Finally, pEnabledFeatures. Some features are optional for the implementation to support, some are exclusive with each other, and some introduce some performance overhead just by being enabled. So, Vulkan requires you to explicitly enable a couple of features. The issue though is that VkPhysicalDeviceFeatures only covers features in Vulkan 1.0. So, it’s since been deprecated, and instead you attach a VkPhysicalDeviceFeatures2 struct to pNext, and every extension and Vulkan version after 1.0 has its own feature struct you add to the pNext chain. For example, Vulkan 1.1 has its own VkPhysicalDeviceVulkan11Features features struct. Again, we’re not interested in enabling any features for now so we don’t attach anything to pNext.

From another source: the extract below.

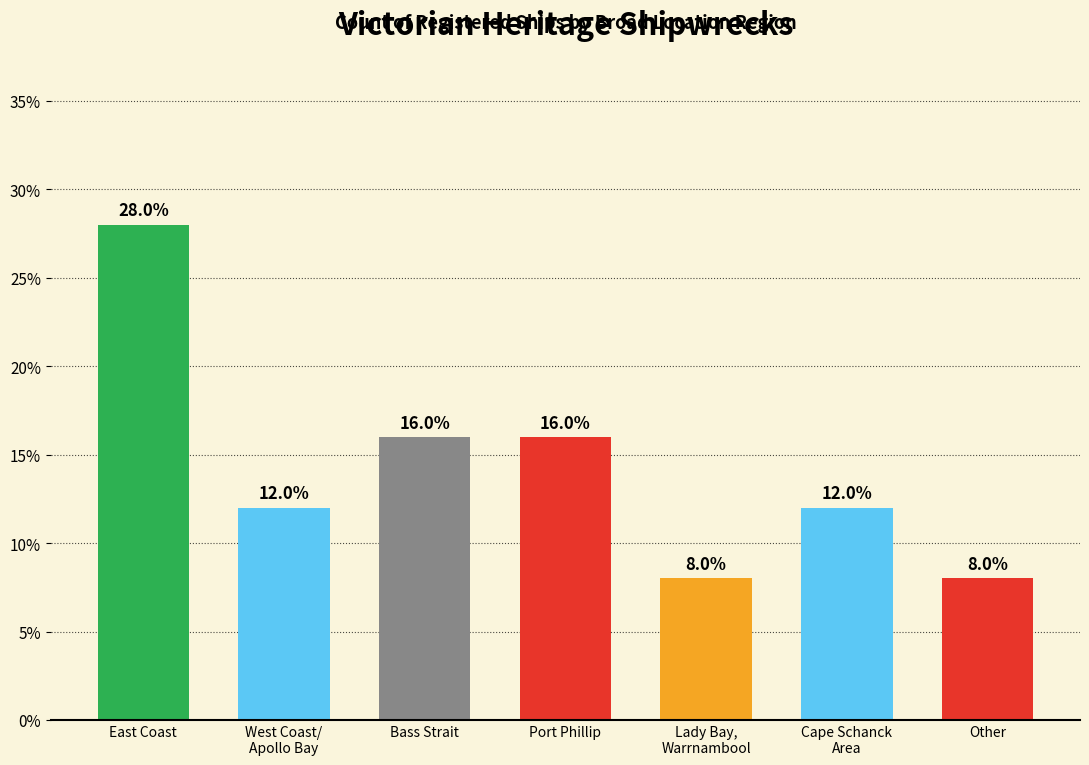

What is the ratio of the value at Lady Bay,
Warrnambool to the value at Other?

1.0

Now we can actually create it, only thing we’re filling out is the queue create info, everything else we’re leaving zeroed.

let device = instance.create_device(
    physical_device, 
    &vk::DeviceCreateInfo::default().queue_create_infos(&[
        vk::DeviceQueueCreateInfo::default()
            .queue_family_index(queue_family)
            .queue_priorities(&[1.0]) // this needs to be the same size as queue count, so ash sets both when we do this
    ]),
    None,
)?;

Now we can get the Queue object we’ve been working for, which anticlimactically is a one-liner:

let queue = device.get_device_queue(queue_family, 0); // get queue index 0 in the queue family we chose earlier

Storing in the Struct and Cleanup

Let’s modify our Engine struct real quick to store all these objects we created:

pub struct Engine {
    _entry: ash::Entry,
    pub instance: ash::Instance,
    pub physical_device: vk::PhysicalDevice,
    pub device: ash::Device,

    pub queue: vk::Queue,
    pub queue_family: u32,
}

impl Engine {
    pub fn new() -> anyhow::Result<Self> {
        // ...
        
        Ok(Self {
            _entry: entry,
            instance, 
            physical_device, 
            device,
            queue, 
            queue_family,
        })
    }
}

Now if you run this with the Vulkan Configurator open in the background, you’ll get a validation error about not destroying the device. As mentioned before, you have to manually clean-up things in Vulkan and in this case we need to destroy the logical device before the instance.

pub fn destroy(self) -> anyhow::Result<()> {
    unsafe {
        self.device.destroy_device(None);
        self.instance.destroy_instance(None);
        Ok(())
    }
}